* [Raw data]

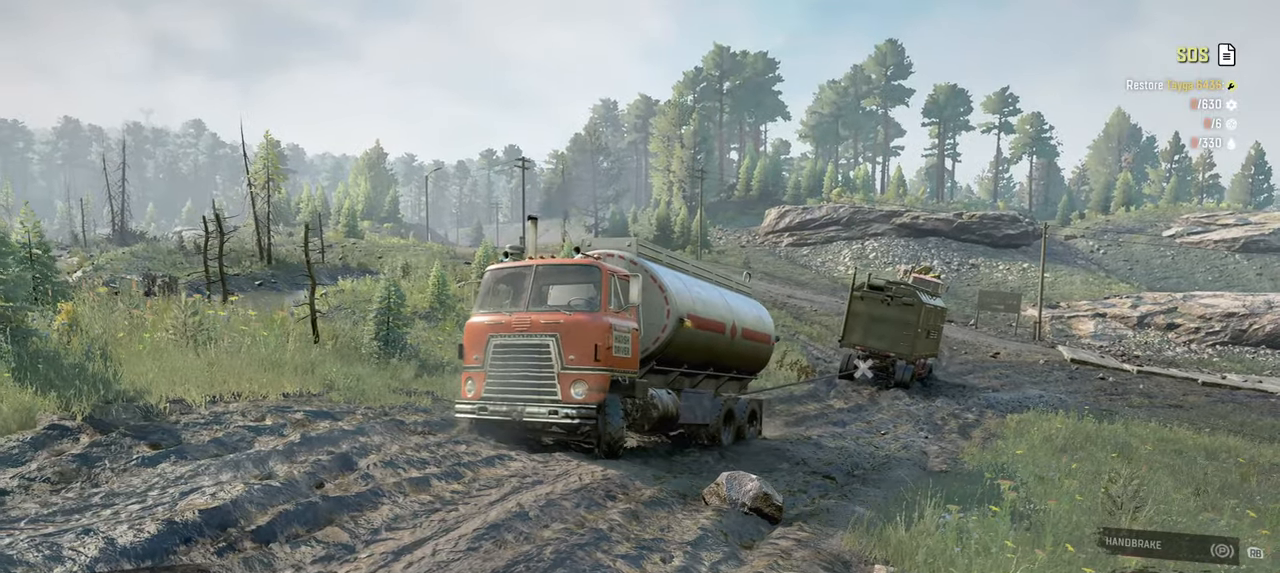
{"buttons": ["R2"], "left_stick": "center", "right_stick": "right", "events": [[367, "left_stick", "center"]]}
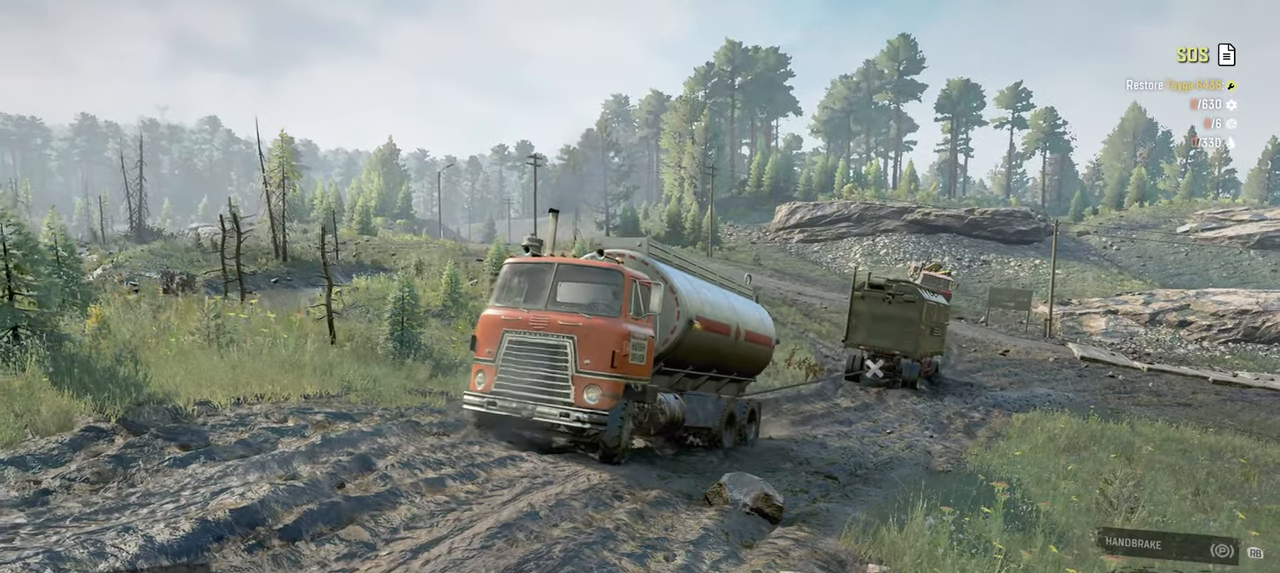
{"buttons": ["R2"], "left_stick": "right", "right_stick": "up-right", "events": [[17, "left_stick", "left"], [317, "left_stick", "center"], [350, "right_stick", "up-right"], [417, "left_stick", "right"]]}
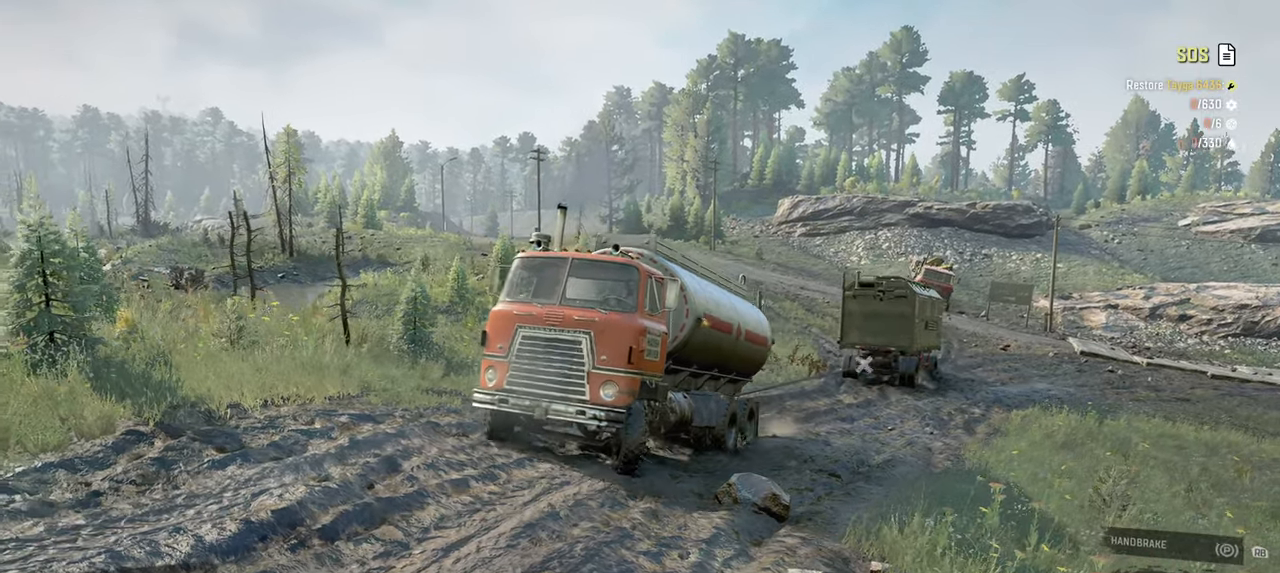
{"buttons": ["R2"], "left_stick": "right", "right_stick": "up-right", "events": []}
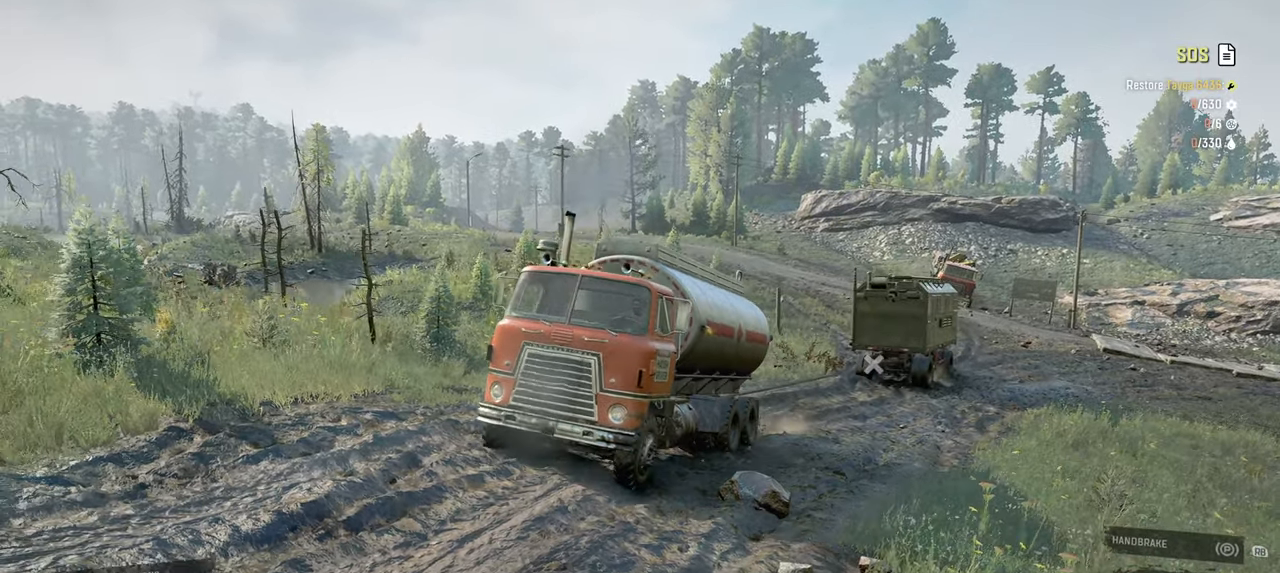
{"buttons": ["R2"], "left_stick": "right", "right_stick": "up-right", "events": []}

* [Exercise prompt] The data above should be repeated exactly, minus any pictures.

* [Written answer]
{"buttons": ["R2"], "left_stick": "center", "right_stick": "right", "events": [[367, "left_stick", "center"]]}
{"buttons": ["R2"], "left_stick": "right", "right_stick": "up-right", "events": [[17, "left_stick", "left"], [317, "left_stick", "center"], [350, "right_stick", "up-right"], [417, "left_stick", "right"]]}
{"buttons": ["R2"], "left_stick": "right", "right_stick": "up-right", "events": []}
{"buttons": ["R2"], "left_stick": "right", "right_stick": "up-right", "events": []}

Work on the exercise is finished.